Sunday, April 01, 2007

ARRRRRRRRRRRRRRRRRRRRRRRRRRGGGGGGGGGGGGGGHHHHHHHHHHHHHHHHHHHHHHHHHHHHHHHHHHHHHHHHH.

I AM SO FRUSTRATED.

Wednesday, December 06, 2006

Fucking hell.

I don't know what to do. Right, so I completely fucked up during my audition for Theatre Arts. And as a result of that, I only got a maybe, whereas my stupid cousin got a definite yes. She was good, but she wasn't that good. And now I don't even want to do the course because of it. I was fucking humiliated before; this is even worse. It'd be like...I'm just fucking leftovers. I don't like being second picked. Either I fucking do it good enough the first fucking time, or I just don't fucking do it at all.

And why is it that everytime I actually get accepted into a course, or I even get a stupid fucking maybe, my confidence wavers, and I pull out? It's like I have no fucking confidence for anything. It's bullshit. I fucking hate all this. I especially hate school. It's the most stupid piece of bullshit ever. But apparantly you can't do anything without fuckface school. I fucking hate all this. And I'm fucking sick of being called "emo" just because I said that if I get rejected, I'm not applying for another course ever again.

I can't fucking handle rejection. I can't handle humiliation. And being rejected is the ultimate humiliation. But then again, so's being picked as a leftover. Fucking cunts.

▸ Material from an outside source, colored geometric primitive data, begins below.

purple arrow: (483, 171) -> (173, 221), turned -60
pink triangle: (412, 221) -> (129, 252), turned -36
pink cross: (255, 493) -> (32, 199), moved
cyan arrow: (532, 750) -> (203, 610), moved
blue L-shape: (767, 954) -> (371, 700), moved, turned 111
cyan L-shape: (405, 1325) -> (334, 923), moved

Whatever. Acting isn't even my passion. Fuck acting. Writing and music is my passion. But I don't have the fucking skills to get into the music course, do I? And I'd probably just fucking humiliate myself there, too. Fuck this all.

Tuesday, November 28, 2006

Mm.

I kind of wish, sort of, that I hadn't watched that movie. It reminds me of when I was with Brendon, and everything I miss about him.

Sunday, February 05, 2006

Fuck me. -_-

God, I fucking hate people. They're all fat, ugly, stupid cunts.

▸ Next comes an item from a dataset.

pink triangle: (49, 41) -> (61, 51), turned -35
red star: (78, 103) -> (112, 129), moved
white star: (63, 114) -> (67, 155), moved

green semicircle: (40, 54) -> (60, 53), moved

Wednesday, January 18, 2006

Mrh.


And here I go again.

I eventually push them all away. I don't know why I do it; I just cut myself off. I even did it to her. And now I'm doing it
for her.

I don't know why I'm doing this. I'm going to end up alone, and bitter; I just know it.

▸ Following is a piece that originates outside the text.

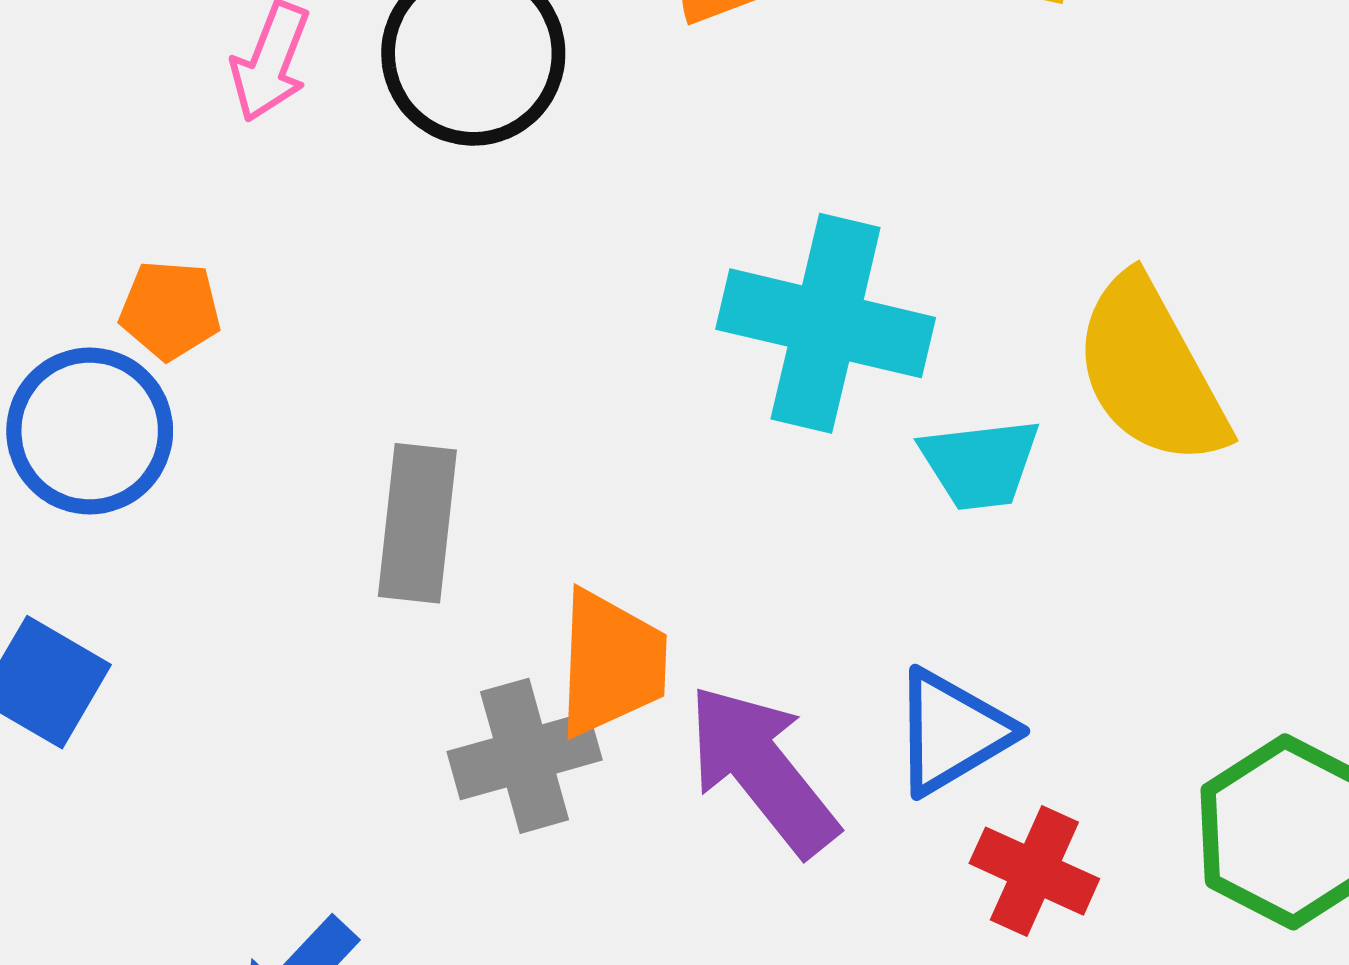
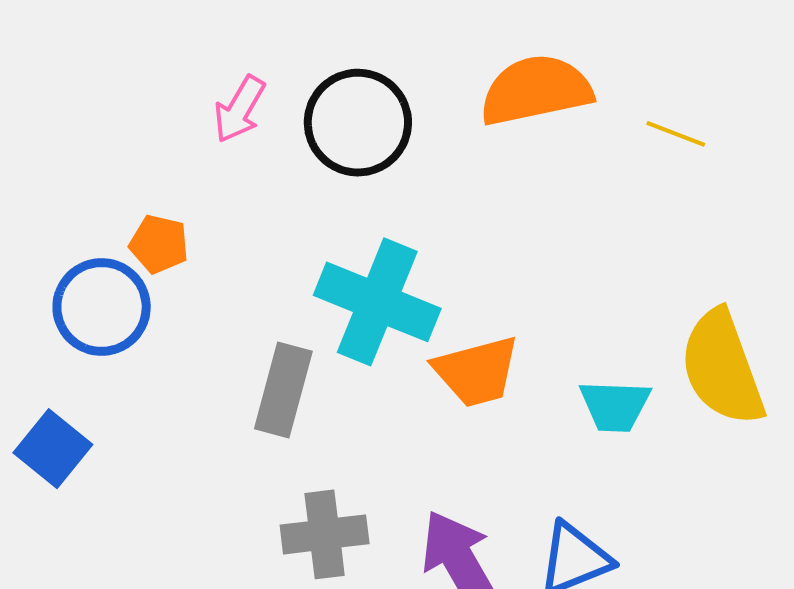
cyan cross: (826, 323) -> (377, 302), moved
orange trapezoid: (611, 663) -> (477, 371), moved, turned 64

I've been feeling so down lately. And frustrated. Definitely frustrated. I feel unfulfilled. I want to do something with myself, but I'm not sure what.

Mrhm.

Friday, December 23, 2005

What a relief.

We finally broke up. God. This makes me so happy. I feel so much lighter; a burden has been lifted from my shoulders. We're still friends, but nothing more.

I feel almost giddy.

Monday, December 05, 2005


I've written so many things in this darned blog, but I've deleted them everytime, because I look back on them and think, "No, I don't feel like that anymore. God, I sound like a moron. I have to get rid of that."

Em was right. I do bottle things up. I really ought to stop doing it. I'm afraid to let others know how I really feel; yet, at the same time, I secretly like having someone read my thoughts. Someone I don't know (or, rather, someone who isn't very, very close to me). It's why, I think, I keep switching journals/blogs; too many people end up reading my personal thoughts/feelings, and I don't like it.

I have to learn to just leave things after I've written them, no matter how stupid they may sound.